Senin 19 Nov 2018 03:19 WIB

Jelang Eksekusi, ICJR Galang Petisi Amnesti untuk Baiq Nuril

Pihak kejaksaan menjadwalkan mengeksekusi Baiq Nuril pada Rabu.

Rep: Arif Satrio Nugroho/ Red: Andri Saubani
Peserta aksi menunjukkan poster dan kotak donasi pada aksi Tolak Eksekusi Baiq Nuril Maknun di Taman Kamabang Iwak Palembang, Minggu (18/11/2018).
Foto: Antara/Feny Selly
Peserta aksi menunjukkan poster dan kotak donasi pada aksi Tolak Eksekusi Baiq Nuril Maknun di Taman Kamabang Iwak Palembang, Minggu (18/11/2018).

REPUBLIKA.CO.ID, JAKARTA -- Baiq Nuril Makmun, selaku korban pelecehan seksual yang justru dipidanakan dengan UU ITE mengupayakan amnesti kepada Presiden Republik Indonesia Joko Widodo (Jokowi). Upaya itu, menurut kuasa hukum Baiq Nuril dikoordinasikan oleh Institute for Criminal Justice Reform (ICJR).

"Untuk isu amnesti, ICJR pun sudah membuat petisi untuk presiden," ujar kuasa hukum Baiq, Aziz Fauzi saat dikonfirmasi, Ahad (18/11).

Azis mengatakan, pihaknya juga mengupayakan untuk mengajukan peninjauan kembali (PK) pada putusan Mahkamah Agung (MA) yang menetapkan Baiq Nuril melanggar UU ITE. Namun, terkait rencana pengajuan kembali itu, pihaknya masih menunggu salinan putusan MA.

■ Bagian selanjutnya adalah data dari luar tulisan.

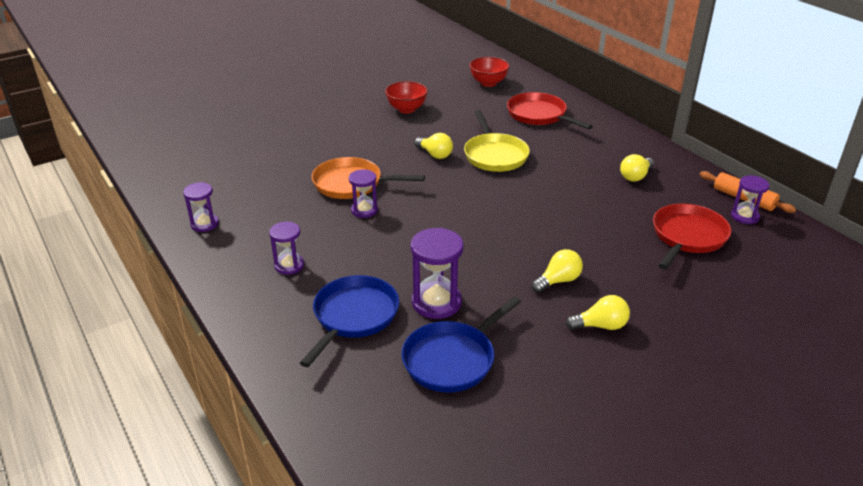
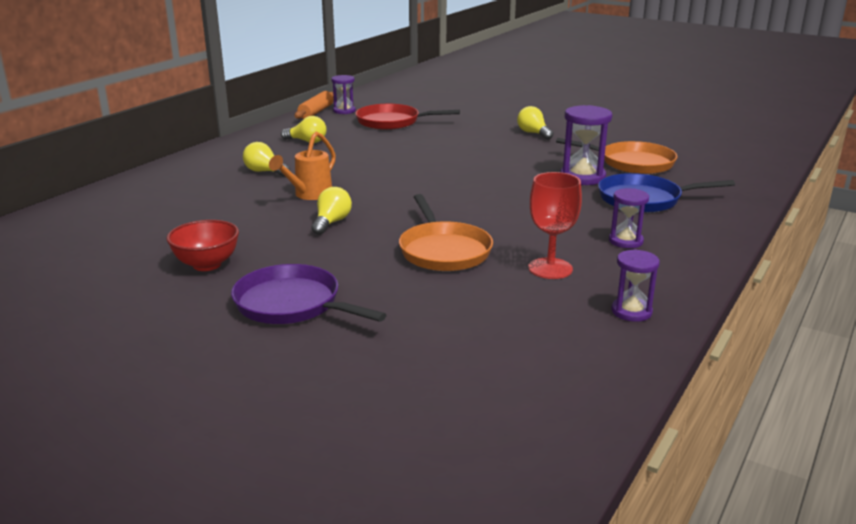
camera: 115 degrees left, 10 degrees down
purple hourglass [349,169,378,218] -> none
blue pan [401,296,521,392] -> orange pan [556,138,677,174]
yellow pan [464,110,530,172] -> orange watering can [269,132,336,200]
red bowl [469,57,510,87] -> none
red pan [507,92,593,129] -> none
yellow light bulb [532,249,583,292] -> yellow light bulb moved to [243,142,290,177]
none -> purple pan [231,264,387,324]
none -> red goblet [528,172,582,279]

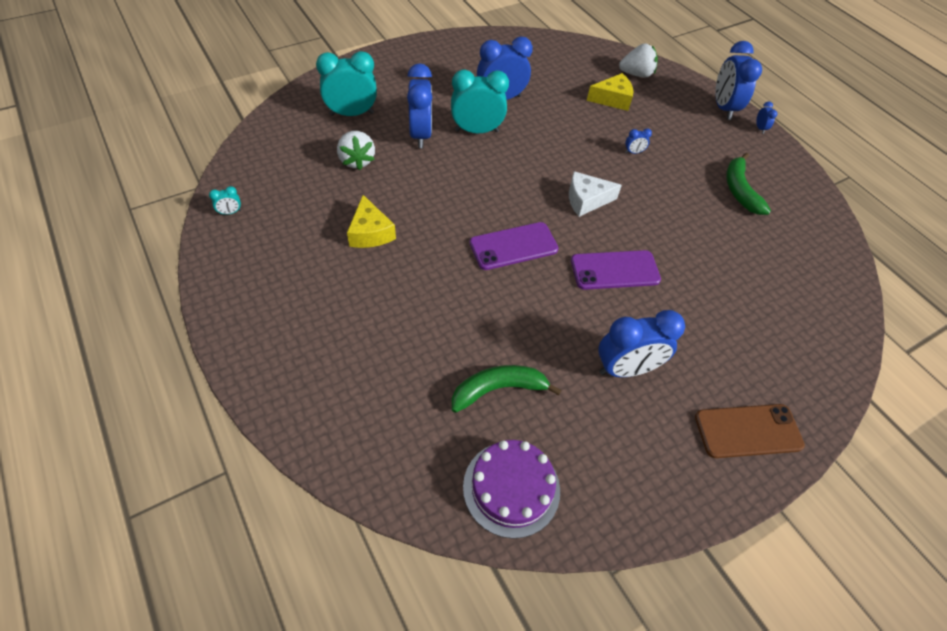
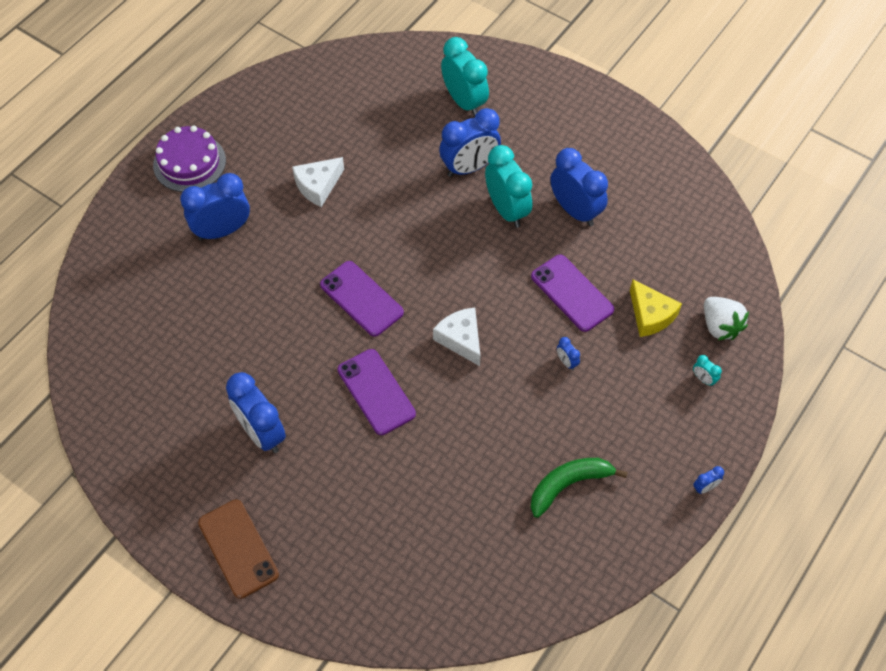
camera: 70 degrees right, 5 degrees up
turquoise clock [209,186,241,215] -> turquoise clock moved to [693,355,722,387]
white strawberry [337,131,375,170] -> none
yellow cheese [347,195,396,248] -> white cheese [292,157,344,207]
green banana [452,365,562,413] -> none
purple cake [463,440,560,539] -> purple cake moved to [153,126,226,192]
blue clock [716,41,762,120] -> blue clock moved to [180,173,250,241]
none -> purple phone [531,254,614,332]

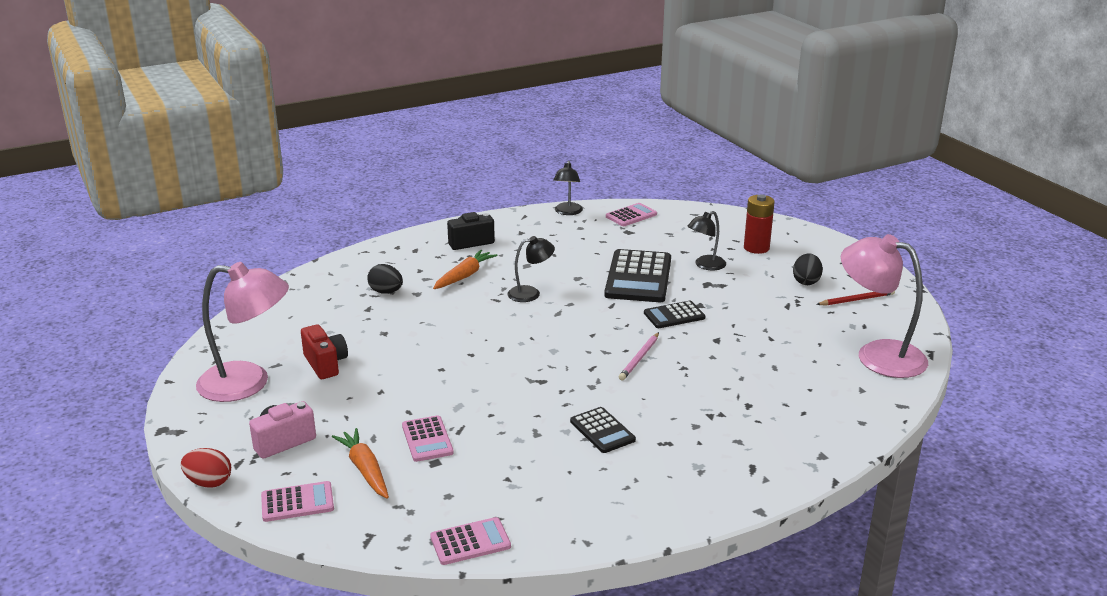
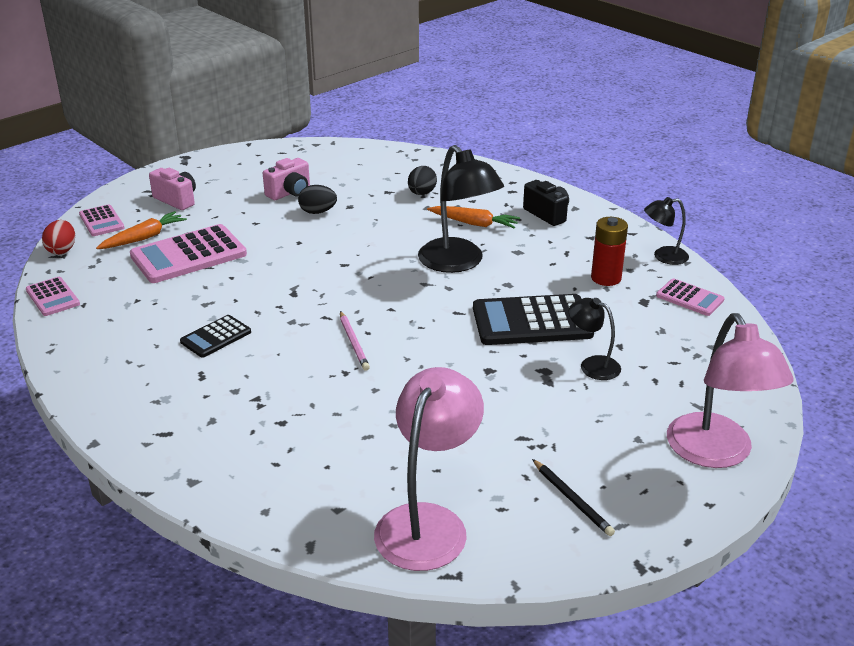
camera: 75 degrees right, 5 degrees up
red egg [181,448,231,487] -> red egg moved to [42,220,75,255]
pink lamp [196,262,289,402] -> pink lamp moved to [667,313,794,468]
red camera [301,324,348,379] -> pink camera [263,158,310,200]
pink calculator [402,415,454,462] -> pink calculator [130,224,247,283], size x1.85
black lamp [507,236,555,302] -> black lamp [418,145,504,273], size x1.89
pink pencil [619,332,659,380] -> pink pencil turned 120 degrees counterclockwise [340,311,370,371]
black calculator [644,301,706,328] -> none
red battery [744,194,775,254] -> red battery moved to [591,217,628,286]
black egg [793,253,823,285] -> black egg moved to [298,185,337,214]
red pencil [816,291,895,306] -> black pencil [532,459,615,536]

Menurut Azis, MA belum juga mengeluarkan salinan putusan MA itu. Aziz mengaku belum menerima salinan putusan MA itu hingga Ahad (18/11). "Jadi kami belum bisa mengaksesnya untuk menyusun memori peninjauan kembali (PK)," ujar dia.

Diketahui ICJR telah menyebarkan melalui media sosial dan perpesanan seperti Whatsapp untuk menandatangani petisi yang dibuat melalui situs www.change.org. Direktur eksekutif ICJR Anggara pun menyebarkan petisi tersebut. Petisi ini, kata dia, untuk mendesak Presiden Jokowi memberikan amnesti untuk Nuril.

Sejak diedarkan Ahad sekitar pukul 10.00 WIB hingga pukul 18.00 sudah hampir 30 ribu orang menandatangani petisi itu, dengan target 35 ribu. Pantauan Republika, jumlah penandatangan petisi itu terus bertambah dalam beberapa detik, sehingga diprediksikan petisi tersebut bakal melampaui target.

ICJR sebelumnya menerima infoermasi bahwa jaksa akan mengeksekusi Baiq Nuril dengan memasukannya ke dalam penjara pada Rabu, 21 November 2018. Belum diterimanya salinan putusan kasasi MA Nomor 574K/Pid.Sus/2018 oleh pihak penasihat hukum Baiq Nuril pun dipertanyakan oleh ICJR.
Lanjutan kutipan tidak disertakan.